Sham contracting, tax evasion and phoenixing within the formwork industry in the Australian Capital Territory should all be the subject of major government body investigations, a union leader says.

In a letter to the Fair Work Ombudsman, the Australian Taxation Office and the Australian Securities and Investments Commission written on July 3, Construction, Forestry, Mining and Energy Union ACT branch secretary Dean Hall urged all three organisations to intervene and to adopt a whole-of-government approach toward sham contracting, under-reporting of wages and phoenixing across the formwork sector within the Territory, according to Fairfax Media reports.

The call follows an injury sustained by an employee of a formwork company contracted to provide labour for an ACT company. The union says the employee was admitted to hospital after being struck by an unfastened shutter which fell over in the wind.

According to the union, a subsequent investigation revealed that the man had been underpaid and not provided entitlements such as penalty rates or allowance, and that the effect of this was that his workers compensation entitlements were being paid on the basis of what had been declared on the payslips as opposed to either the cash amount or the amount that was due under the agreement.

“Unfortunately the case … is not rare. It is all too common,” Hall’s letter stated, according to Fairfax Media reports. “It is for this reason that we are now writing to you so as to ask you to co-ordinate a whole-of-government approach to the issues raised in the formwork sector within the ACT.”

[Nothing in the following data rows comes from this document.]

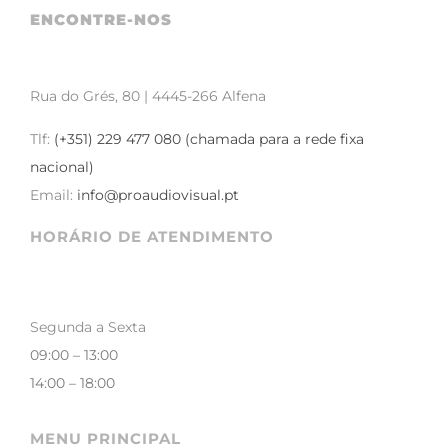
ENCONTRE-NOS
Rua do Grés, 80 | 4445-266 Alfena
Tlf:
(+351) 229 477 080 (chamada para a rede fixa
nacional)
Email:
info@proaudiovisual.pt
HORÁRIO DE ATENDIMENTO
Segunda a Sexta
09:00 – 13:00
14:00 – 18:00
MENU PRINCIPAL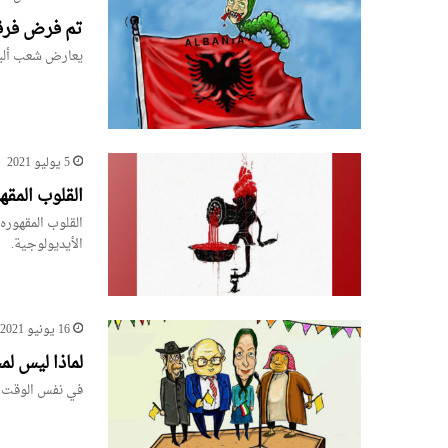
تم فرض فرقة
يعارض شعب ألبا
5 يوليو 2021
القلوب المق
القلوب المقهوره
الأيديولوجية.
16 يونيو 2021
لماذا ليس ل
في نفس الوقت ال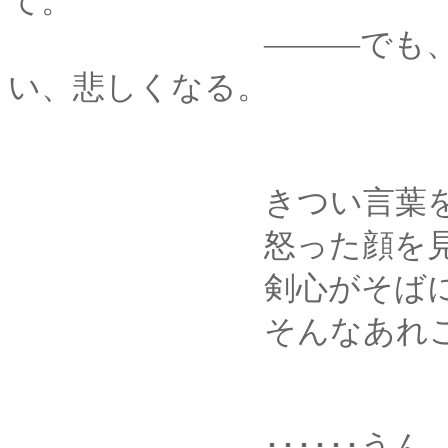
て。
―――でも、この頃
い、悲しくなる。
きつい言葉を投げて
怒った顔を見せて
剣心がそばにいな
そんなあれこれに、
･･････うん、確か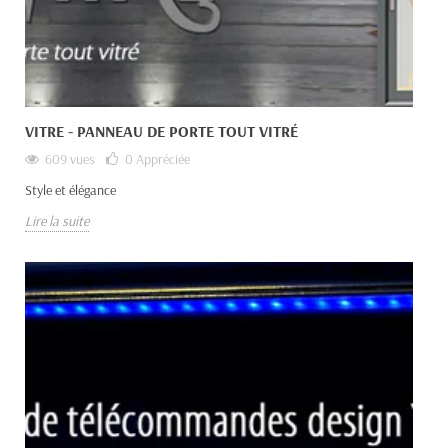
VITRE - PANNEAU DE PORTE TOUT VITRÉ
609 vues
0
Appréciée
Style et élégance
Lire la suite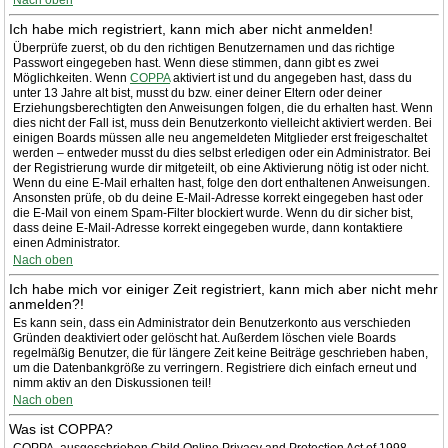
Nach oben
Ich habe mich registriert, kann mich aber nicht anmelden!
Überprüfe zuerst, ob du den richtigen Benutzernamen und das richtige
Passwort eingegeben hast. Wenn diese stimmen, dann gibt es zwei
Möglichkeiten. Wenn
COPPA
aktiviert ist und du angegeben hast, dass du
unter 13 Jahre alt bist, musst du bzw. einer deiner Eltern oder deiner
Erziehungsberechtigten den Anweisungen folgen, die du erhalten hast. Wenn
dies nicht der Fall ist, muss dein Benutzerkonto vielleicht aktiviert werden. Bei
einigen Boards müssen alle neu angemeldeten Mitglieder erst freigeschaltet
werden – entweder musst du dies selbst erledigen oder ein Administrator. Bei
der Registrierung wurde dir mitgeteilt, ob eine Aktivierung nötig ist oder nicht.
Wenn du eine E-Mail erhalten hast, folge den dort enthaltenen Anweisungen.
Ansonsten prüfe, ob du deine E-Mail-Adresse korrekt eingegeben hast oder
die E-Mail von einem Spam-Filter blockiert wurde. Wenn du dir sicher bist,
dass deine E-Mail-Adresse korrekt eingegeben wurde, dann kontaktiere
einen Administrator.
Nach oben
Ich habe mich vor einiger Zeit registriert, kann mich aber nicht mehr
anmelden?!
Es kann sein, dass ein Administrator dein Benutzerkonto aus verschieden
Gründen deaktiviert oder gelöscht hat. Außerdem löschen viele Boards
regelmäßig Benutzer, die für längere Zeit keine Beiträge geschrieben haben,
um die Datenbankgröße zu verringern. Registriere dich einfach erneut und
nimm aktiv an den Diskussionen teil!
Nach oben
Was ist COPPA?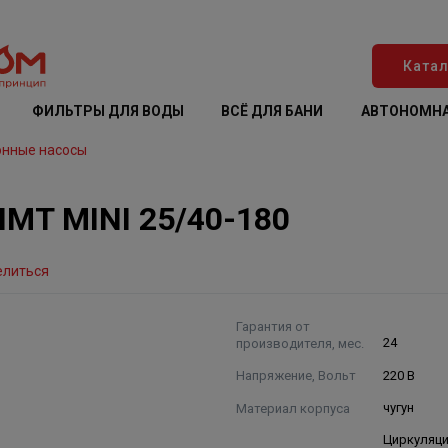
Катал
ФИЛЬТРЫ ДЛЯ ВОДЫ
ВСЁ ДЛЯ БАНИ
АВТОНОМНА
онные насосы
MT MINI 25/40-180
елиться
Гарантия от
производителя, мес.
24
Напряжение, Вольт
220 В
Материал корпуса
чугун
Циркуляц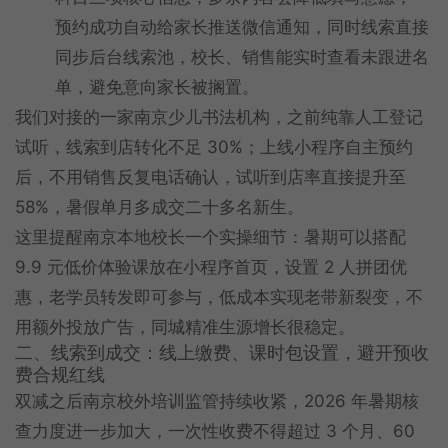
预约成功自动给家长推送微信通知，同时线索直接
同步后台线索池，校长、销售能实时查看未跟进名
单，避免意向家长被搁置。
我们对接的一家南京少儿书法机构，之前纯靠人工登记
试听，线索到店转化不足 30%；上线小程序自主预约
后，不用销售反复电话确认，试听到店率直接提升至
58%，暑假单月多成交二十多名新生。
这里提醒南京本地校长一个实操细节：暑期可以搭配
9.9 元低价体验课放在小程序首页，设置 2 人拼团优
惠，老学员转发即可参与，低成本实现老带新裂变，不
用额外投放广告，同城精准生源增长很稳定。
二、线索到成交：线上缴费、课时包设置，避开预收
费合规红线
双减之后南京校外培训监管持续收紧，2026 年暑期核
查力度进一步加大，一次性收费不得超过 3 个月、60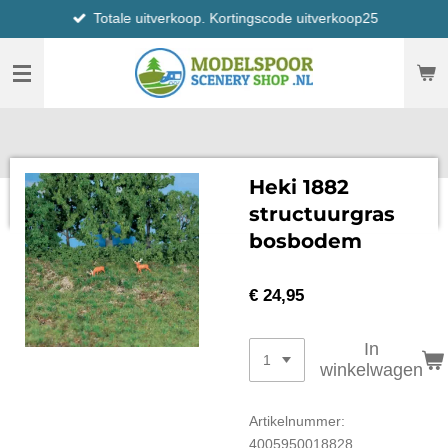
Totale uitverkoop. Kortingscode uitverkoop25
Ga
direct
naar
de
hoofdinhoud
Heki 1882
structuurgras
bosbodem
€ 24,95
In
winkelwagen
Artikelnummer:
4005950018828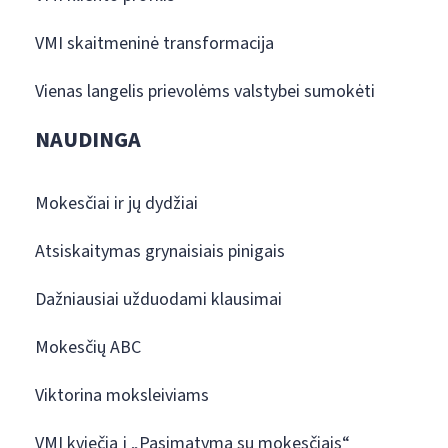
VMI skaitmeninė transformacija
Vienas langelis prievolėms valstybei sumokėti
NAUDINGA
Mokesčiai ir jų dydžiai
Atsiskaitymas grynaisiais pinigais
Dažniausiai užduodami klausimai
Mokesčių ABC
Viktorina moksleiviams
VMI kviečia į „Pasimatymą su mokesčiais“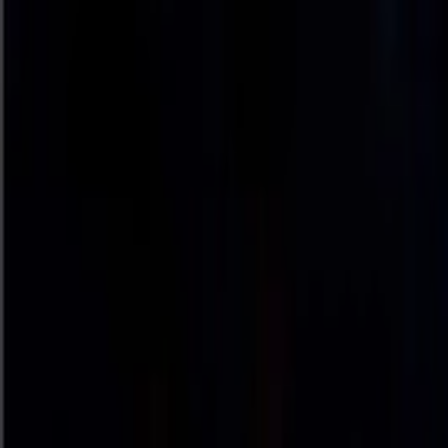
İçeriğe atla
Gündem
Ekonomi
Spor
Magazin
TV
Son Dakika
Teknoloji
Yaşam
Sağlık
3.Sayfa
Dünya
Kültür Sana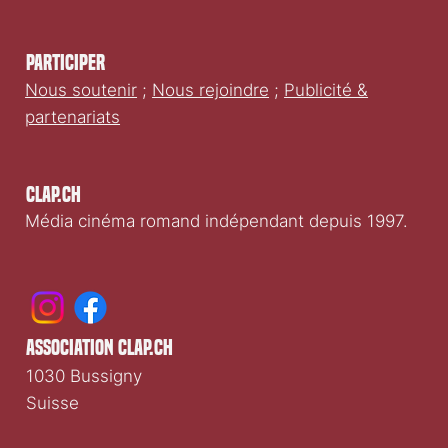
Participer
Nous soutenir
;
Nous rejoindre
;
Publicité &
partenariats
Clap.ch
Média cinéma romand indépendant depuis 1997.
association clap.ch
1030 Bussigny
Suisse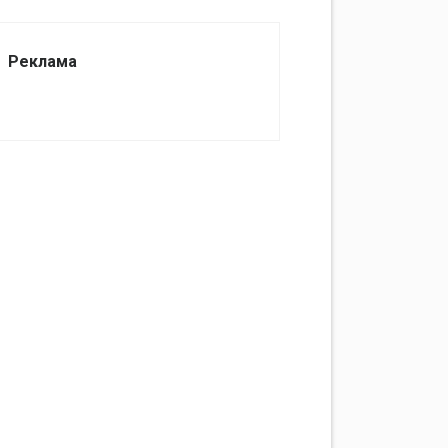
Реклама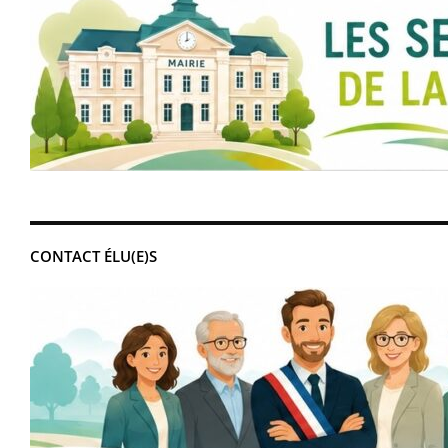
CONTACT ÉLU(E)S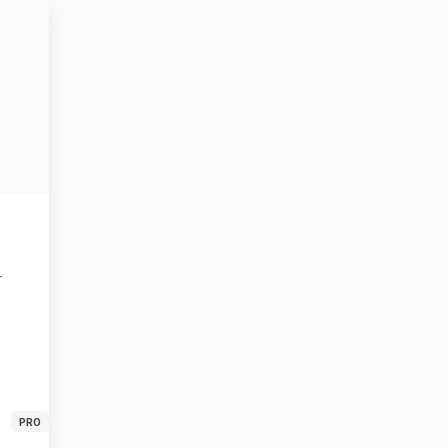
-
PRO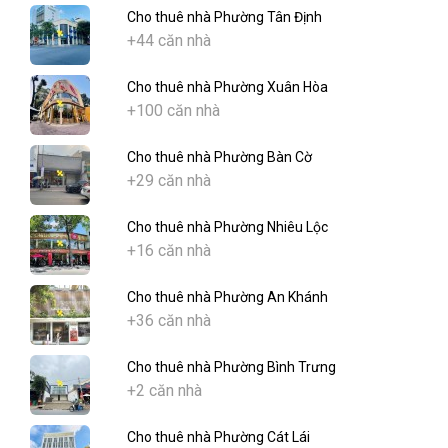
Cho thuê nhà Phường Tân Định
+44 căn nhà
Cho thuê nhà Phường Xuân Hòa
+100 căn nhà
Cho thuê nhà Phường Bàn Cờ
+29 căn nhà
Cho thuê nhà Phường Nhiêu Lộc
+16 căn nhà
Cho thuê nhà Phường An Khánh
+36 căn nhà
Cho thuê nhà Phường Bình Trưng
+2 căn nhà
Cho thuê nhà Phường Cát Lái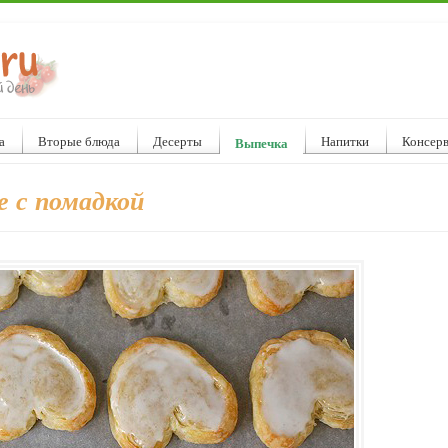
а
Вторые блюда
Десерты
Напитки
Консер
Выпечка
е с помадкой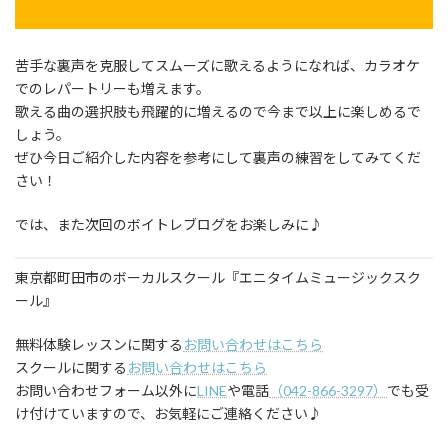
苦手な裏声を克服してスムーズに歌えるようになれば、カラオケ
でのレパートリーも増えます。
歌える曲の選択肢も飛躍的に増えるので今まで以上に楽しめるで
しょう。
ぜひ今日ご紹介した内容を参考にして裏声の練習をしてみてくだ
さい！
では、また次回のボイトレブログをお楽しみに♪
東京都町田市のボーカルスクール『エニタイムミュージックスク
ール』
無料体験レッスンに関する
お問い合わせはこちら
スクールに関する
お問い合わせはこちら
お問い合わせフォーム以外に
LINE
や電話
（042-866-3297）
でも受
け付けていますので、お気軽にご連絡ください♪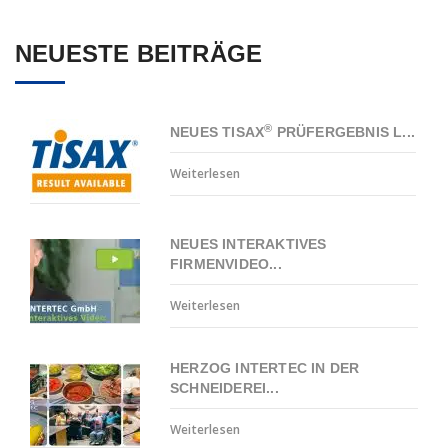
NEUESTE BEITRÄGE
®
NEUES TISAX
PRÜFERGEBNIS L...
Weiterlesen
NEUES INTERAKTIVES
FIRMENVIDEO...
Weiterlesen
HERZOG INTERTEC IN DER
SCHNEIDEREI...
Weiterlesen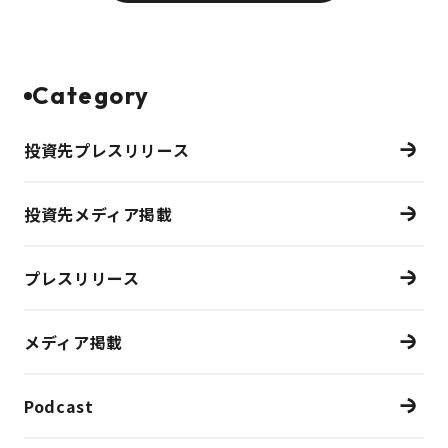
Category
投資先プレスリリース
投資先メディア掲載
プレスリリース
メディア掲載
Podcast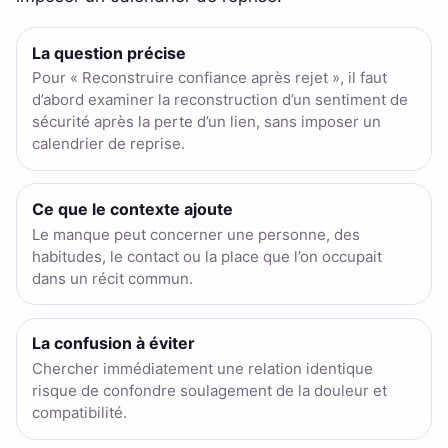
La question précise
Pour « Reconstruire confiance après rejet », il faut
d’abord examiner la reconstruction d’un sentiment de
sécurité après la perte d’un lien, sans imposer un
calendrier de reprise.
Ce que le contexte ajoute
Le manque peut concerner une personne, des
habitudes, le contact ou la place que l’on occupait
dans un récit commun.
La confusion à éviter
Chercher immédiatement une relation identique
risque de confondre soulagement de la douleur et
compatibilité.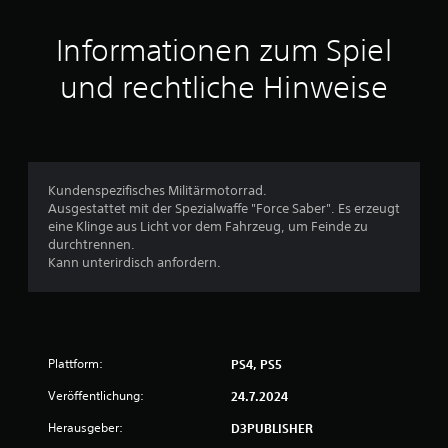
i
t
Informationen zum Spiel
t
und rechtliche Hinweise
l
i
c
Kundenspezifisches Militärmotorrad.
Ausgestattet mit der Spezialwaffe "Force Saber". Es erzeugt
h
eine Klinge aus Licht vor dem Fahrzeug, um Feinde zu
durchtrennen.
e
Kann unterirdisch anfordern.
B
e
Plattform:
PS4, PS5
w
Veröffentlichung:
24.7.2024
e
Herausgeber:
D3PUBLISHER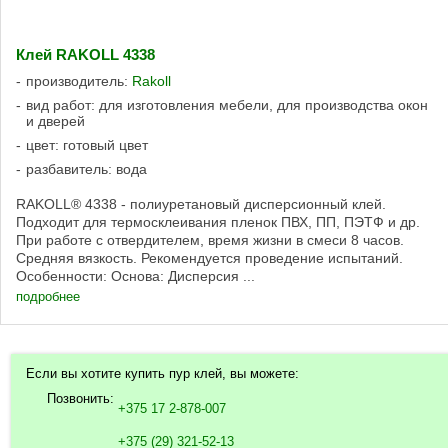
Клей RAKOLL 4338
производитель:
Rakoll
вид работ: для изготовления мебели, для производства окон
и дверей
цвет: готовый цвет
разбавитель: вода
RAKOLL® 4338 - полиуретановый дисперсионный клей.
Подходит для термосклеивания пленок ПВХ, ПП, ПЭТФ и др.
При работе с отвердителем, время жизни в смеси 8 часов.
Средняя вязкость. Рекомендуется проведение испытаний.
Особенности: Основа: Дисперсия ...
подробнее
Если вы хотите купить пур клей, вы можете:
Позвонить:
+375 17 2-878-007
+375 (29) 321-52-13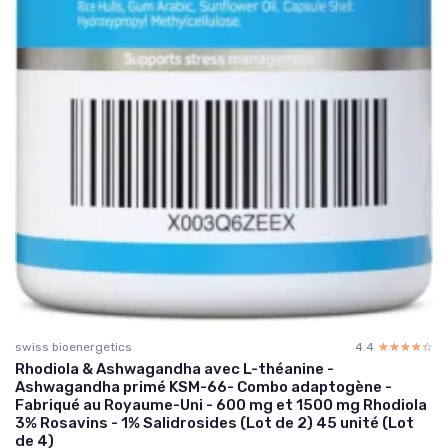
swiss bioenergetics
4.4
☆☆☆☆☆
★★★★★
Rhodiola & Ashwagandha avec L-théanine -
Ashwagandha primé KSM-66- Combo adaptogène -
Fabriqué au Royaume-Uni - 600 mg et 1500 mg Rhodiola
3% Rosavins - 1% Salidrosides (Lot de 2) 45 unité (Lot
de 4)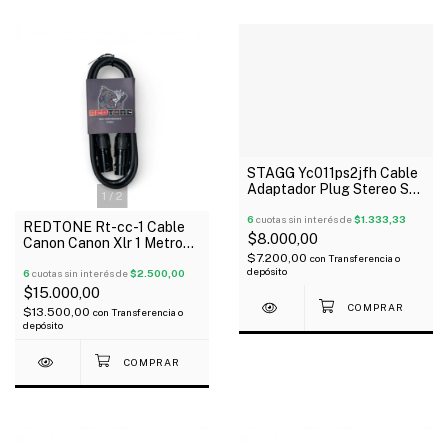
STAGG Yc011ps2jfh Cable
Adaptador Plug Stereo St
1
/
2
A 2 Mini Plug Hembra 0.10
mts
6
cuotas sin interés de
$1.333,33
REDTONE Rt-cc-1 Cable
$8.000,00
Canon Canon Xlr 1 Metro
$7.200,00
Metálico Negro
con
Transferencia o
depósito
6
cuotas sin interés de
$2.500,00
$15.000,00
$13.500,00
con
Transferencia o
depósito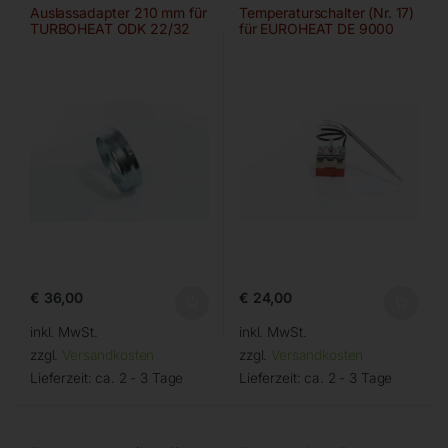
Auslassadapter 210 mm für
Temperaturschalter (Nr. 17)
TURBOHEAT ODK 22/32
für EUROHEAT DE 9000
€
36,00
€
24,00
inkl. MwSt.
inkl. MwSt.
zzgl.
Versandkosten
zzgl.
Versandkosten
Lieferzeit:
ca. 2 - 3 Tage
Lieferzeit:
ca. 2 - 3 Tage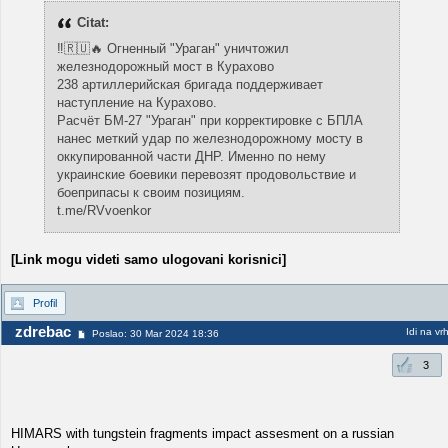
Citat:
‼️🇷🇺🔥 Огненный "Ураган" уничтожил
железнодорожный мост в Курахово
238 артиллерийская бригада поддерживает
наступление на Курахово.
Расчёт БМ-27 "Ураган" при корректировке с БПЛА
нанес меткий удар по железнодорожному мосту в
оккупированной части ДНР. Именно по нему
украинские боевики перевозят продовольствие и
боеприпасы к своим позициям.
t.me/RVvoenkor
[Link mogu videti samo ulogovani korisnici]
Profil
zdrebac
Idi na vr
Poslao: 30 Mar 2024 18:36
3
HIMARS with tungstein fragments impact assesment on a russian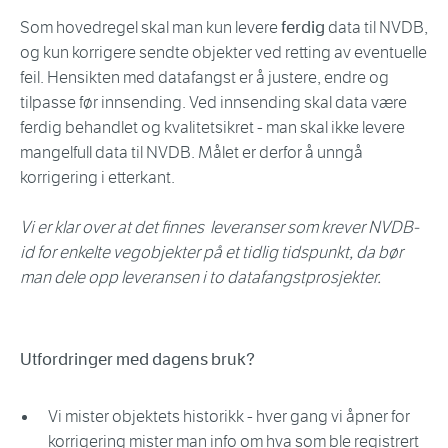
Som hovedregel skal man kun levere
ferdig
data til NVDB,
og kun korrigere sendte objekter ved retting av eventuelle
feil. Hensikten med datafangst er å justere, endre og
tilpasse før innsending. Ved innsending skal data være
ferdig behandlet og kvalitetsikret - man skal ikke levere
mangelfull data til NVDB. Målet er derfor å unngå
korrigering i etterkant.
Vi er klar over at det finnes leveranser som krever NVDB-
id for enkelte vegobjekter på et tidlig tidspunkt, da bør
man dele opp leveransen i to datafangstprosjekter.
Utfordringer med dagens bruk?
Vi mister objektets historikk - hver gang vi åpner for
korrigering mister man info om hva som ble registrert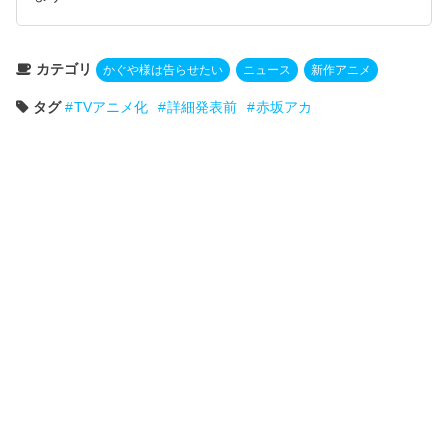
カテゴリ
かぐや様は告らせたい
ニュース
新作アニメ
タグ
TVアニメ化
詳細発表前
赤坂アカ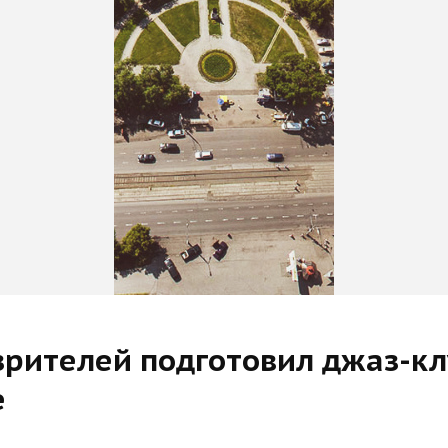
рителей подготовил джаз-клу
е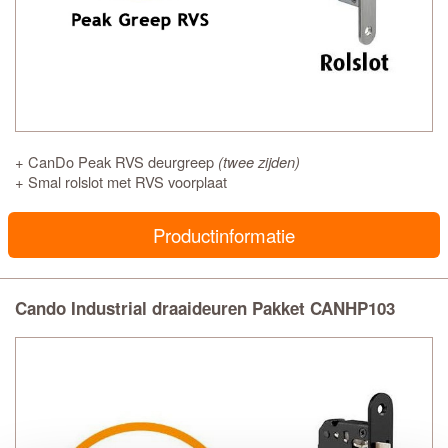
+ CanDo Peak RVS deurgreep
(twee zijden)
+ Smal rolslot met RVS voorplaat
Productinformatie
Cando Industrial draaideuren Pakket CANHP103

Hall also encouraged FWO and ASIC to probe a number of companies he said had collapsed only to resurface with the same directors under a new name soon thereafter, citing possible phoenix company activity which may have robbed workers of superannuation entitlements and creditors, including the tax office, money and entitlements.

Recognised as a significant problem for many years, the subject of how to stop phoenix companies in Australia, especially within the construction sector, has been the subject of considerable levels of debate through the Senate Inquiry into construction sector insolvencies.

These developments come as more than 50 construction workers, including eight formwork companies and their workers, protested outside the ACT CMFEU’s offices against what they claim are union efforts to force them out of work.

“Our members reported that union officials had been on sites over the past two weeks telling these small businesses that they were no longer allowed to work in the ACT and that their workers had to apply for jobs with larger formwork operators with union EBA’s,” said Kirk Conningham, executive director of the MBA ACT.

Conningham said all law-abiding businesses should be allowed to fail or succeed based upon the value they being to clients as opposed to ‘the whims or an outside entity with its own commercial interests.’

“Even more importantly, these workers should be allowed to choose who they want to work for, not be told who they must work for,” he said. “The union is removing this fundamental choice from the very people they are supposed to support.”